Despacho Normativo n.º 210/81 — Considera incluídos no Programa de Investimentos do Sector Empresarial do Estado para 1981 os projectos da CTM -…
Este é o ato tal como foi publicado. As alterações posteriores não estão incorporadas no texto: cada uma é um ato autónomo neste repositório e uma entrada no historial desta lei.
1 ato modificativo · 1982-04-28, Despacho Normativo n.º 64/82 — Atribui uma dotação de capital à EPAL - Empresa Pública da…
Considera incluídos no Programa de Investimentos do Sector Empresarial do Estado para 1981 os projectos da CTM - Companhia Portuguesa de Transportes Marítimos, E. P.
Tendo em conta os trabalhos desenvolvidos pelo grupo de trabalho criado pelo Despacho n.º 8/81 do Ministério das Finanças e do Plano, dando cumprimento ao disposto na Resolução n.º 89/81, de 23 de Abril, do Conselho de Ministros e de acordo com o artigo 13.º do Decreto-Lei n.º 260/76, de 8 de Abril, com a nova redacção introduzida pelo Decreto-Lei n.º 25/79, de 19 de Fevereiro, os Ministros das Finanças e do Plano e dos Transportes e Comunicações determinam:
1 - São aprovados os instrumentos provisionais de gestão para 1981 apresentados pela CTM - Companhia Portuguesa de Transportes Marítimos, E. P., com as alterações decorrentes dos números seguintes do presente despacho normativo.
2 - Consideram-se incluídos no Programa de Investimentos do Sector Empresarial do Estado para 1981 os projectos da CTM - Companhia Portuguesa de Transportes Marítimos, E. P., a seguir discriminados:
([ver documento original](https://files.diariodarepublica.pt/1s/1981/08/18800/21252126.pdf))
3 - Tendo em vista a necessidade de limitar o investimento do sector público a um nível compatível com os objectivos estabelecidos no plano anual, o montante da FBCF efectivamente realizado não deverá, no final do corrente ano, exceder 69% do total previsto no número anterior.
4 - No presente ano, para além das operações financeiras necessárias à actividade corrente, fica vedado à empresa e às instituições de crédito lançar e financiar qualquer novo projecto de investimento não contemplado no n.º 2, salvo quando sujeito a autorização específica dos Ministros da tutela e das Finanças e do Plano.
5 - É atribuída uma dotação para capital estatutário no montante de 1100 milhões de escudos a realizar por conta da dotação de 18000 milhões de escudos inscrita no Orçamento Geral do Estado para 1981, que se destina ao saneamento da estrutura financeira da empresa e que será complementada oportunamente por acções de consolidação do passivo e de reavaliação do activo, conforme proposta da comissão de apreciação do ASEF.

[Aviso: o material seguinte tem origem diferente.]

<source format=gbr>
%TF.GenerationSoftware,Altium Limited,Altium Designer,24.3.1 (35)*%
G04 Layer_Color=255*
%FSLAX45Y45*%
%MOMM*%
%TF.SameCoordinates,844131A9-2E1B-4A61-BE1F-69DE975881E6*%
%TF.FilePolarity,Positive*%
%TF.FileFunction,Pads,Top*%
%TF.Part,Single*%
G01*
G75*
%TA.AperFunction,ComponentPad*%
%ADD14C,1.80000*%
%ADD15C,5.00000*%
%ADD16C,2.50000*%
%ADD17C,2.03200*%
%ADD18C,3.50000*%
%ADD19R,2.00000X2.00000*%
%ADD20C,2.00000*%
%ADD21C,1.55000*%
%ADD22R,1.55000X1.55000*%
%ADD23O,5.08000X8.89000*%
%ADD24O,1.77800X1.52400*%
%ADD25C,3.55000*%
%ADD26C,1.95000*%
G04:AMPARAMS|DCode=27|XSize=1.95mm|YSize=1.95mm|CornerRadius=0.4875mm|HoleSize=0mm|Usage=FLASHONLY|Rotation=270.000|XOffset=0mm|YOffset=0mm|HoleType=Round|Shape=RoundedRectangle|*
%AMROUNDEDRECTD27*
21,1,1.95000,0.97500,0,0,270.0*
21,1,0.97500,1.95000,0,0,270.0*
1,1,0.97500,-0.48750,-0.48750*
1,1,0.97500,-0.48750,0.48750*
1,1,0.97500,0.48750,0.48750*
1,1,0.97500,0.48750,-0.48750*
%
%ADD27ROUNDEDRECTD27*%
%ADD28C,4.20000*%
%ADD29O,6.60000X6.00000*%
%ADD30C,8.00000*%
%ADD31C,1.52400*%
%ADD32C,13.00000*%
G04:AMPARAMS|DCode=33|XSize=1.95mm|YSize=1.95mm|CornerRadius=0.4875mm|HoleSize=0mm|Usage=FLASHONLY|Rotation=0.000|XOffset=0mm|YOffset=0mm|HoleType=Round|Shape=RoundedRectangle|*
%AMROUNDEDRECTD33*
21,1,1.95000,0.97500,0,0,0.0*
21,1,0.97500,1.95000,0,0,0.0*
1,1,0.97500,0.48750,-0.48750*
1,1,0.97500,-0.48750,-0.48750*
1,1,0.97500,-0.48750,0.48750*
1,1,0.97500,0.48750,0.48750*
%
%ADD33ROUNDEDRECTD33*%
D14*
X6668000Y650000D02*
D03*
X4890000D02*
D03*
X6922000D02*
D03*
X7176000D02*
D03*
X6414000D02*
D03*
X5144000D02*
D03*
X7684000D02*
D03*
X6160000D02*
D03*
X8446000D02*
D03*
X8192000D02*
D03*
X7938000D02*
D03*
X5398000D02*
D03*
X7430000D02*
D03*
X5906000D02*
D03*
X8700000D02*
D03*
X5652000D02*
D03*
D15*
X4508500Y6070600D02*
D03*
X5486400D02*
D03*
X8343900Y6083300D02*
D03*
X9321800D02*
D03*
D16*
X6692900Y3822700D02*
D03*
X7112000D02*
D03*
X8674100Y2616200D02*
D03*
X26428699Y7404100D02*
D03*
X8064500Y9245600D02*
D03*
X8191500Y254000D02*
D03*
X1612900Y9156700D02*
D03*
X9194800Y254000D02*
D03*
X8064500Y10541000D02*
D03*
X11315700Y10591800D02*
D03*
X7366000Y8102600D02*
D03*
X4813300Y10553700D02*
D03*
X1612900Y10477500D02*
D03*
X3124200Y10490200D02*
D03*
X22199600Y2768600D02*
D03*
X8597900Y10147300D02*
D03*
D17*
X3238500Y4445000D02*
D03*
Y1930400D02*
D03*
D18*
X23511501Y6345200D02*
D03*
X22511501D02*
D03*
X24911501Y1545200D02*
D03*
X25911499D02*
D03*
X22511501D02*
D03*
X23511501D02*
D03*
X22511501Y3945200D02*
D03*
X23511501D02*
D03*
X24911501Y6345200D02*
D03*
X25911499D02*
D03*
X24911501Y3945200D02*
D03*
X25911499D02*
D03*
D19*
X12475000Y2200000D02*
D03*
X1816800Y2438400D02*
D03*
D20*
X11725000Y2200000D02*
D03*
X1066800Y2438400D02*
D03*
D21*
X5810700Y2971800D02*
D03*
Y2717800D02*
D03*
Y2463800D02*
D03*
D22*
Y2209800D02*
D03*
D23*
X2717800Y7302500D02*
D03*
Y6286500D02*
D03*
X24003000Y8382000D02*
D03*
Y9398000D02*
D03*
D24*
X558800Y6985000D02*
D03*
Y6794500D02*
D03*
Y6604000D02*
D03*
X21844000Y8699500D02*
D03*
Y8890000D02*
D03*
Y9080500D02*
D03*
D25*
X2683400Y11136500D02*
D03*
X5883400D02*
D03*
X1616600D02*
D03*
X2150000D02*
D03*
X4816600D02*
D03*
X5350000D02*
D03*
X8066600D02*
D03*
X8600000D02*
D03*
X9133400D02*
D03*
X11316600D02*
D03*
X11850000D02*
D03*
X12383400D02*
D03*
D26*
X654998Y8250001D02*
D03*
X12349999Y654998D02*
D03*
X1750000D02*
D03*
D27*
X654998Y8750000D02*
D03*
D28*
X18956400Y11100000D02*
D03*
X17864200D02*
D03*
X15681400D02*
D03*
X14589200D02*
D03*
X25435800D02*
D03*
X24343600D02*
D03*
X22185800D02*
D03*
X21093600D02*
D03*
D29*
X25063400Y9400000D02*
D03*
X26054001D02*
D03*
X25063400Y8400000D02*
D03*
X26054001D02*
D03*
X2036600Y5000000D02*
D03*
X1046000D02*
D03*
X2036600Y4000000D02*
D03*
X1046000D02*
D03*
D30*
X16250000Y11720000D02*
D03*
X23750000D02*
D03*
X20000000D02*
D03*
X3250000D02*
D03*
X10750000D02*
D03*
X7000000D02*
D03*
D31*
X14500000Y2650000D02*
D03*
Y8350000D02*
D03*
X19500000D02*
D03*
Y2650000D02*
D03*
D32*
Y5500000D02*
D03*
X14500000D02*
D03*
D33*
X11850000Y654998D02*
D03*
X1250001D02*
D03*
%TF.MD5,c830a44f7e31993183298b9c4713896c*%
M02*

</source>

6 - É atribuída uma dotação de capital no montante de 111 milhões de escudos, a realizar por conta da dotação de 18000 milhões de escudos inscrita no Orçamento Geral do Estado para 1981, que se destina ao reembolso do crédito intercalar autorizado pelo Despacho Normativo n.º 252/80, publicado no Diário da República, 1.ª série, de 12 de Agosto de 1980.

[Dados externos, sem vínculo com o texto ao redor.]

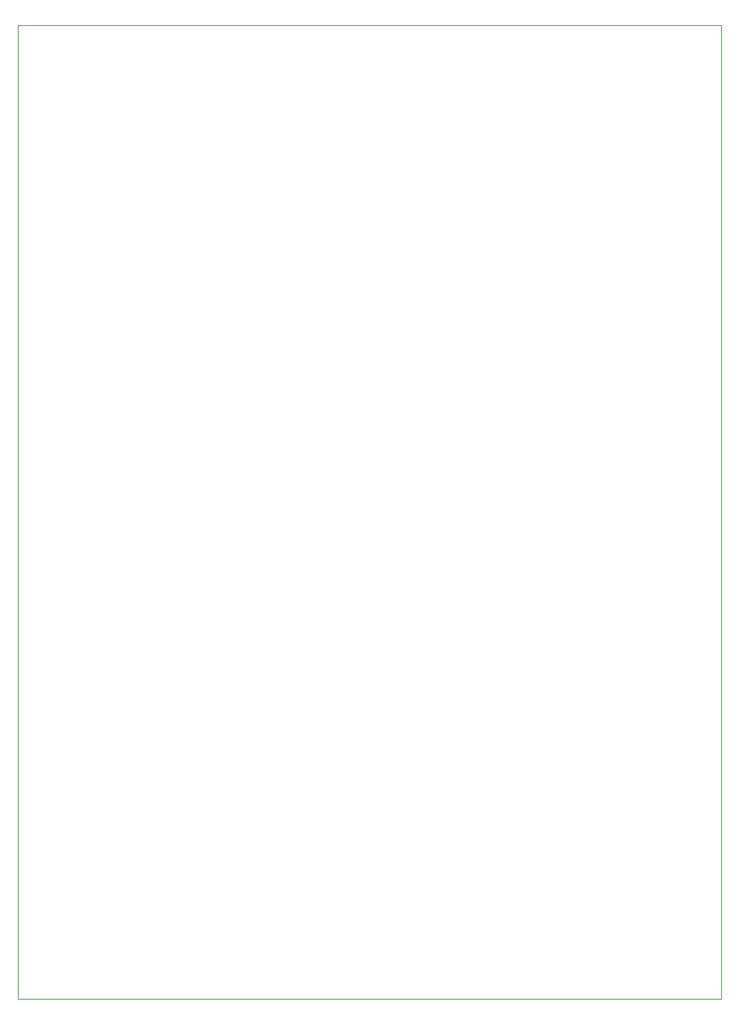
<source format=gm1>
G04 #@! TF.GenerationSoftware,KiCad,Pcbnew,(6.0.10)*
G04 #@! TF.CreationDate,2023-07-31T20:15:46+01:00*
G04 #@! TF.ProjectId,magnetonetouchpad,6d61676e-6574-46f6-9e65-746f75636870,rev?*
G04 #@! TF.SameCoordinates,Original*
G04 #@! TF.FileFunction,Profile,NP*
%FSLAX46Y46*%
G04 Gerber Fmt 4.6, Leading zero omitted, Abs format (unit mm)*
G04 Created by KiCad (PCBNEW (6.0.10)) date 2023-07-31 20:15:46*
%MOMM*%
%LPD*%
G01*
G04 APERTURE LIST*
G04 #@! TA.AperFunction,Profile*
%ADD10C,0.100000*%
G04 #@! TD*
G04 APERTURE END LIST*
D10*
X95852985Y-40463125D02*
X178844750Y-40463125D01*
X178844750Y-40463125D02*
X178844750Y-155346808D01*
X178844750Y-155346808D02*
X95852985Y-155346808D01*
X95852985Y-155346808D02*
X95852985Y-40463125D01*
M02*

</source>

7 - As despesas de investimento em navios novos referidos no n.º 2 serão financiadas por uma dotação para capital da empresa no montante de 300 milhões de escudos, correspondente a cerca de 10% do custo total de um navio Panamax e dois navios porta-contentores de 200 TEU'S, a realizar por conta da dotação de 18000 milhões de escudos inscrita no Orçamento Geral do Estado para 1981.
8 - A utilização das dotações de capital referidas nos n.os 5, 6 e 7 será feita nos termos do n.º 4 da Resolução n.º 89/81, do Conselho de Ministros.
9 - Para completar o financiamento das despesas de investimento referidas no n.º 2 fica a empresa autorizada, ao abrigo dos n.os 2, alínea e), e 3 do artigo 13.º do Decreto-Lei n.º 260/76, de 8 de Abril, com a nova redacção que lhe foi dada pelo Decreto-Lei n.º 25/79, de 19 de Fevereiro, a recorrer aos mercados interno e externo para a obtenção do capital alheio a médio ou longo prazo necessário à concretização dos projectos incluídos no Programa de Investimentos do Sector Empresarial do Estado para 1981.
10 - Deverá a empresa providenciar no sentido da obtenção de financiamentos na ordem externa de uma parcela não inferior a 75% da componente importada do investimento.
Os efeitos das alterações cambiais relacionados com os financiamentos externos serão de conta da própria empresa.
Ministérios das Finanças e do Plano e dos Transportes e Comunicações, 9 de Junho de 1981. - O Ministro das Finanças e do Plano, João António de Morais Leitão. - O Ministro dos Transportes e Comunicações, José Carlos Pinto Soromenho Viana Baptista.